ABOUT THIS EXERCISE:
Output must match the records, character for character.

[Opening EXERCISE INPUT section]

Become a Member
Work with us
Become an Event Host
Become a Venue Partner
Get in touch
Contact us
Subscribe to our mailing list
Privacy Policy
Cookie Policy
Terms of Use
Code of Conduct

[Closing EXERCISE INPUT section]

EXPECTED OUTPUT:
Become a Member
Work with us
Become an Event Host
Become a Venue Partner
Get in touch
Contact us
Subscribe to our mailing list
Privacy Policy
Cookie Policy
Terms of Use
Code of Conduct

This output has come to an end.